L’ex-chanteur du groupe punk Zabriskie Point cogne dans des essais qui lui valent des inimitiés durables. Il est anticapitaliste tout en assumant ses contradictions, une boulimie d’activités par exemple qui est sa façon de rentabiliser le temps. «Je ne suis pas désenchanté non, même si rien ne va comme je l’espère. J’ai plongé dans la politique à l’adolescence au milieu des années 1980, sous l’influence de mes parents. La gauche avait gagné en 1981 et avait en vérité tout perdu, cet idéal de changement de société. Mais le combat politique est joyeux, par toutes les rencontres qu’il occasionne. Il y a une multitude de micro-émancipations, grâce à des mouvements féministes, écolos, anarchistes. Les gens fabriquent des changements dans leurs coins, c’est source de joie.»

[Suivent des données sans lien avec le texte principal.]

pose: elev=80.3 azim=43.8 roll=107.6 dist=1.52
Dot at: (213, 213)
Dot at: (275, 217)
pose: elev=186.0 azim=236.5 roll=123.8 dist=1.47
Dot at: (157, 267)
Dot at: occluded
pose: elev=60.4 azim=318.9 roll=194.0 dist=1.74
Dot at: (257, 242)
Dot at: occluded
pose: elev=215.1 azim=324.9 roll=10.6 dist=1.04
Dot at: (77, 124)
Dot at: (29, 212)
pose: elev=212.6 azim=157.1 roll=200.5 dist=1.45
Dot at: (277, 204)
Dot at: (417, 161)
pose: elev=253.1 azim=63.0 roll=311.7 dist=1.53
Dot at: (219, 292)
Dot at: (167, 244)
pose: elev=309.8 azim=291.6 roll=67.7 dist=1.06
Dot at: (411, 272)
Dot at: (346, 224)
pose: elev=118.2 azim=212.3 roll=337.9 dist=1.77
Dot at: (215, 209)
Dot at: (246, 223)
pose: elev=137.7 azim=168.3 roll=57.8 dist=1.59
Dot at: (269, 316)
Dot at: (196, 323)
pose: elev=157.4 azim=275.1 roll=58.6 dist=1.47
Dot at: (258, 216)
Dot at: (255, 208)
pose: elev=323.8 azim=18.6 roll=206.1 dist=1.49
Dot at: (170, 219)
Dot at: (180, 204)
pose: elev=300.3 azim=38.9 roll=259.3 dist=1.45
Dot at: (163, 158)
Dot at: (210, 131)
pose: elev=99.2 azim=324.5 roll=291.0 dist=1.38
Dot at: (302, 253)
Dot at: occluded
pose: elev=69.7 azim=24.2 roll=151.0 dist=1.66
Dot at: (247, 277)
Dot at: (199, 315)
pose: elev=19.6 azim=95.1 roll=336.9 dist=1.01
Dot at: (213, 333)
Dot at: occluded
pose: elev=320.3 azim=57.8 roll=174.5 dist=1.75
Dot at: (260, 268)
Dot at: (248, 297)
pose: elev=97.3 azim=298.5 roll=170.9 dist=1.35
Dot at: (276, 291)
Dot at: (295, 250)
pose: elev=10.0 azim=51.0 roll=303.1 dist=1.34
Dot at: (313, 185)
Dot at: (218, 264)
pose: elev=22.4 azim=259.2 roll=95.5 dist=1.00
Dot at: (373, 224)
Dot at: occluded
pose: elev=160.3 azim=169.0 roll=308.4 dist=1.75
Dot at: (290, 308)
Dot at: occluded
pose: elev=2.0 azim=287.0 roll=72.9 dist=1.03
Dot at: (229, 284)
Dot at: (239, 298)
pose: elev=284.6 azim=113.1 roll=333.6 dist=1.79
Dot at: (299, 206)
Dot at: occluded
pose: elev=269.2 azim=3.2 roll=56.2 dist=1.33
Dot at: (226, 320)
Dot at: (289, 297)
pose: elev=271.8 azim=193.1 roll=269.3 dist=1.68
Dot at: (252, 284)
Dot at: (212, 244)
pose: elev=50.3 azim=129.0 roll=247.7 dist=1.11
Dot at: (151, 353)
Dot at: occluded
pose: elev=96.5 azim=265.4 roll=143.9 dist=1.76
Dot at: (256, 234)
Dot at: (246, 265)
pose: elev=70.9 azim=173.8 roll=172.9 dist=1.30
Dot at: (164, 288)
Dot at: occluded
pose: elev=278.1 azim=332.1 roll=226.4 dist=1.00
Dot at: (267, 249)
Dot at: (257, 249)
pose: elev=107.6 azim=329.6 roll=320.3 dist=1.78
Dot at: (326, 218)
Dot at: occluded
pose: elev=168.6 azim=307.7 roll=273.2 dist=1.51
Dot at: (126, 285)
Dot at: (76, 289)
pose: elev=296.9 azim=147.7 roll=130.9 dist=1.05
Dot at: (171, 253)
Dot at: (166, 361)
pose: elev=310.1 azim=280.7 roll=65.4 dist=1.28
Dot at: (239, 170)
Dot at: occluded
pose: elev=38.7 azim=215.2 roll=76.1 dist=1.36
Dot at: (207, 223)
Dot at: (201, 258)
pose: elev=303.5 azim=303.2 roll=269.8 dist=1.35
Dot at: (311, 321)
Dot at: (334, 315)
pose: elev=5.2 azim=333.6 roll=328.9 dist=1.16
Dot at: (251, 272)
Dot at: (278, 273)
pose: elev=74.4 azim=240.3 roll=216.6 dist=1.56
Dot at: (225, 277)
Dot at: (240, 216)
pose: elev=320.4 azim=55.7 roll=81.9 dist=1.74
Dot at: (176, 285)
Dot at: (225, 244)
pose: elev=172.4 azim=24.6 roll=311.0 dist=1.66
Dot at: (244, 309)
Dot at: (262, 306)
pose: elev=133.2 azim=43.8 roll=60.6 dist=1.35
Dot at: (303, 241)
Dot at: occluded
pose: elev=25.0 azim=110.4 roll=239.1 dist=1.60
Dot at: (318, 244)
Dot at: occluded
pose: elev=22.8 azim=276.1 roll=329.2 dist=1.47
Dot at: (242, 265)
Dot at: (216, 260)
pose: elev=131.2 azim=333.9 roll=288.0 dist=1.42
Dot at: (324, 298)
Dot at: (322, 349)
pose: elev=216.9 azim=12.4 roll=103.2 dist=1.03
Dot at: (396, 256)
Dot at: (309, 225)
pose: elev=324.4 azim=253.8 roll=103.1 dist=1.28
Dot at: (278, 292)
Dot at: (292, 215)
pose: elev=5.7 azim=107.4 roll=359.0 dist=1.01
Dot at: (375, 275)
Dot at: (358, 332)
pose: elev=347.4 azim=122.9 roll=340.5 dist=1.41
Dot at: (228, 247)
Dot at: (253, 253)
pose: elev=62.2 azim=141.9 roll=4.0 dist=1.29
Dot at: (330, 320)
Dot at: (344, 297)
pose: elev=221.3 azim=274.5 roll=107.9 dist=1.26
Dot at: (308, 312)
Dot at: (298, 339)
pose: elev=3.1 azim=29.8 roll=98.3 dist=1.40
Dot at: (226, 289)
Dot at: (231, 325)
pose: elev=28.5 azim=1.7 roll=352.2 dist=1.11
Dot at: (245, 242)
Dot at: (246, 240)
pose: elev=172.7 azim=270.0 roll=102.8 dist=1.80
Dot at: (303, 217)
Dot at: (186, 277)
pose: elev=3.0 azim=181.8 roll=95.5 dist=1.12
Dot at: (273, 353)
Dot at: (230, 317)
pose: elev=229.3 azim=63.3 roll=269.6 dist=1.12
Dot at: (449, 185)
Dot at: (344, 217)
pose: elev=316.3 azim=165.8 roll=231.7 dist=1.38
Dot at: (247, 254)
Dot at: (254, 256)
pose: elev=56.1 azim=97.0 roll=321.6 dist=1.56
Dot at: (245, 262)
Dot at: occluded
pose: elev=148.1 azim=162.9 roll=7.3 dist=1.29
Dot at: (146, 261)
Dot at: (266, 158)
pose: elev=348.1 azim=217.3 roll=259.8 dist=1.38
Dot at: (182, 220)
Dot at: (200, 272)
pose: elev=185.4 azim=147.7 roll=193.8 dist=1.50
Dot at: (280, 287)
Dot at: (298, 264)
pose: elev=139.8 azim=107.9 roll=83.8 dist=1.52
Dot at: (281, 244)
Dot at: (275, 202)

Jacques et Jeanne, eux, sont apolitiques, ce qui ne les empêche pas de viser l’empyrée des desperados, lui avec ses maquettes de fusées, elle avec ses mots croisés. Parfois, elle s’exaspère devant tous ces engins qui envahissent la maisonnée. Jacques a ces mots: «Ça t’exaspère ou ça te ravit faut savoir./ Elle: «Les deux. C’est beau et encombrant.»/ Lui, benoît: «Comme moi, quoi.» Elle: «Comme toi oui.»

Dans Un Enlèvement, un goéland observe de haut le micmac d’Emmanuel et de Brune, leur vaudeville à la plage. Ce guetteur est une sorte d’avatar de l’écrivain. Il ne manque rien du spectacle des hommes et pique. François Bégaudeau le maritime est ce bec: il mord dans les mensonges romantiques pour que la vérité soit toujours romanesque – fût-elle dévastatrice. Jacques et Jeanne changent de dimension, leur amour devient métaphysique, on ne dira pas comment. Apollinaire aurait été surpris par leur feu d’artifice. L’absolu des cœurs simples.


Profil

1971 Naît à Luçon en Vendée.

2006 Publie «Entre les murs», inspiré de son expérience comme prof.

2008 Adapté au cinéma, «Entre les murs» obtient la Palme d’or à Cannes.

2020 Signe «Un Enlèvement», portrait drolatique et cruel de la France macroniste.